By Andrew Redmond Barr
As the party faithful gather in Brighton for the Liberal Democrat annual conference, members hear from the Chief Secretary to the Treasury Danny Alexander who has announced a crackdown on tax evasion and avoidance.
Despite Mr Alexander’s claims today that the UK Government was making “good progress” on the matter, it has come to light that last year’s conference pledge to recruit 2,000 new tax inspectors has not been fulfilled.
The number of HMRC staff in Enforcement and Compliance has fallen by 1,529 since the Coalition came to power.
SNP MSP Kenneth Gibson, Convener of the Scottish Parliament’s Finance Committee, criticised the cut in tax inspectors.
He said: “The LibDems’ conference is turning into an exercise in cynicism. While measures to crack down on tax evasion are welcome, Danny Alexander’s rhetoric is not matched by his department’s record.
“Last year he promised to recruit an additional 2,000 tax inspectors, yet the Treasury’s own figures show that enforcement and compliance teams, including specialist and criminal investigations staff, have been cut by 1,529.
“One could say it is a tax fraud itself to promise more tax inspectors when they have been cut by such a number.”
During this year’s party conference the Liberal Democrats have made a new pledge to raise £4bn this year and £9bn by 2015 from schemes to crack down on tax evasion.
Up to 5,000 British investors are thought to hold secret accounts in tax havens. A deal was struck between Liechtenstein and the last Labour government to recover some lost British taxes, expecting to raise £1bn.
The Coalition claims its new plans will raise £3bn despite cutting the number of tax inspectors by over 1,000.
“Fair taxes in tough times means everyone playing by the same rule book, and everyone paying their fair share,” said Mr Alexander today at the Liberal Democrat conference.
“We have this message to the small minority of wealthy people who don’t play by the rules.
“We are coming to get you and you will pay your fair share.”
This year’s Liberal Democrat conference in Brighton has been largely inward-looking as the party tries to rediscover and re-establish its independent identity.

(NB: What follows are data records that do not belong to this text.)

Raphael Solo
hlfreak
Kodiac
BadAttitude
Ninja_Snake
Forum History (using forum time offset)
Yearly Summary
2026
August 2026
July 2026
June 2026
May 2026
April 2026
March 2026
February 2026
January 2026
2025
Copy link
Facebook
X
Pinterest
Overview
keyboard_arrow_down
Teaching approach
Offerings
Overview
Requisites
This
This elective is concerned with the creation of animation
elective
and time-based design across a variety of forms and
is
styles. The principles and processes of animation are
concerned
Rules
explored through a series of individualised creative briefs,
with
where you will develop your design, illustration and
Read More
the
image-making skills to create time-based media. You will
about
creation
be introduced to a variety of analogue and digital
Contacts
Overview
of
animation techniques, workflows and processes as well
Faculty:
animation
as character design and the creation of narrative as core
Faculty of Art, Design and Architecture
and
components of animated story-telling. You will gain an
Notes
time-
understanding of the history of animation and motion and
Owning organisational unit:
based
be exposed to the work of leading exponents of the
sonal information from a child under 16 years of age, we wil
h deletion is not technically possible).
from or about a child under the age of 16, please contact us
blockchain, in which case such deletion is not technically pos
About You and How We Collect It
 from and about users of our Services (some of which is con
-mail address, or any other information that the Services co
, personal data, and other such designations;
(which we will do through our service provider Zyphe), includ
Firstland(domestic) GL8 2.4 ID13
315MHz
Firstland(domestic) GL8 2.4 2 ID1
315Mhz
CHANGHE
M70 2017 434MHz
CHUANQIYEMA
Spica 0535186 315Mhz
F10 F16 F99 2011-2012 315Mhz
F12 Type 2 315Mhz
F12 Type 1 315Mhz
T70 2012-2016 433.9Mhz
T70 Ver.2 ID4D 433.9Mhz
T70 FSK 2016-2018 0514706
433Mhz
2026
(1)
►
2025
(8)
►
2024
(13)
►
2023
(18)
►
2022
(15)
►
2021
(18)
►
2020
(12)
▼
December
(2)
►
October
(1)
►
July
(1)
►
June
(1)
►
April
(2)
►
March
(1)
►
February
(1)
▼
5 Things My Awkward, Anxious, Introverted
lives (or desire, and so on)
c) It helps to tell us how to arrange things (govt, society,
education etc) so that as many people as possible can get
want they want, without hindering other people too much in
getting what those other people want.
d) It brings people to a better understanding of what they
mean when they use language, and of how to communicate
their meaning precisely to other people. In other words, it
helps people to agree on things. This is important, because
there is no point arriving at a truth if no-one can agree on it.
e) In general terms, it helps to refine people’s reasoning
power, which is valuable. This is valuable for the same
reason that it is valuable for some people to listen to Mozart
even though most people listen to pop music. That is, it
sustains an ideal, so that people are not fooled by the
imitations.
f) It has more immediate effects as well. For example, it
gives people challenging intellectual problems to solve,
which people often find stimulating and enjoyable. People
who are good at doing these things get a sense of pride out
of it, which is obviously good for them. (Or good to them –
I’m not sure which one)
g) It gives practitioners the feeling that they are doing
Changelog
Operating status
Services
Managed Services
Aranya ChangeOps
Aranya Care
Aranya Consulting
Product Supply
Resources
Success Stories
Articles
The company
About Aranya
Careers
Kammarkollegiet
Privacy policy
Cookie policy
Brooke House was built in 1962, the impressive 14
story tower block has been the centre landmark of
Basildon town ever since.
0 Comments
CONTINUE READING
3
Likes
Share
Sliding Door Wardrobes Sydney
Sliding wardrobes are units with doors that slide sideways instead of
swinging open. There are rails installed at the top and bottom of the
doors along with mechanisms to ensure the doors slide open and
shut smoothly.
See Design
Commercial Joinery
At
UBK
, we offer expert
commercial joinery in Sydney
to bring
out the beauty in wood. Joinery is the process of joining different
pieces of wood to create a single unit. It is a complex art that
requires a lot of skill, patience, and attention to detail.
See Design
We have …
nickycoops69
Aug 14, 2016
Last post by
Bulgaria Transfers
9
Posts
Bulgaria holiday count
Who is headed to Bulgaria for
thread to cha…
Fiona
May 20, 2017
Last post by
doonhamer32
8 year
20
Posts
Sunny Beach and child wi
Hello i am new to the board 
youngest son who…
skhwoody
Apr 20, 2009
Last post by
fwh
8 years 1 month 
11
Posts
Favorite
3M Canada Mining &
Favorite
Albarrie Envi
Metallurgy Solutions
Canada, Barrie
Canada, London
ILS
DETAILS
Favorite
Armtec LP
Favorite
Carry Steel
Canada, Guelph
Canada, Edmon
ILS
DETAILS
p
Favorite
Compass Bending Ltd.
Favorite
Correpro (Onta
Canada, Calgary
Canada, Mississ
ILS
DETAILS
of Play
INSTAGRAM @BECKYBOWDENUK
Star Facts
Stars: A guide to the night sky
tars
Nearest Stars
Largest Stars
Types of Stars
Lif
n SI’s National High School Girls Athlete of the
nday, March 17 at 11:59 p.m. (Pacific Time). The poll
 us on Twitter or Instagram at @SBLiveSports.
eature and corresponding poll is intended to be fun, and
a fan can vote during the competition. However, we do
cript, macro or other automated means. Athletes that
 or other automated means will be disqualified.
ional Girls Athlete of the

The conference started with an apology from Nick Clegg, who said “sorry” for promising not to increase tuition fees, but did not apologise for the implementation of the fee increase itself.
Mr Alexander has also used the conference to insist there would be no leniency in government austerity measures, referring to austerity as the “foundation” of the UK economy.
As the end of the Coalition’s term in government comes to a close in a few years’ time, the Liberal Democrats will be trying to minimise and reverse the unpopular blurring of their image with the more right-wing Conservatives.
However, so far the party has been largely unapologetic over austerity measures and cuts.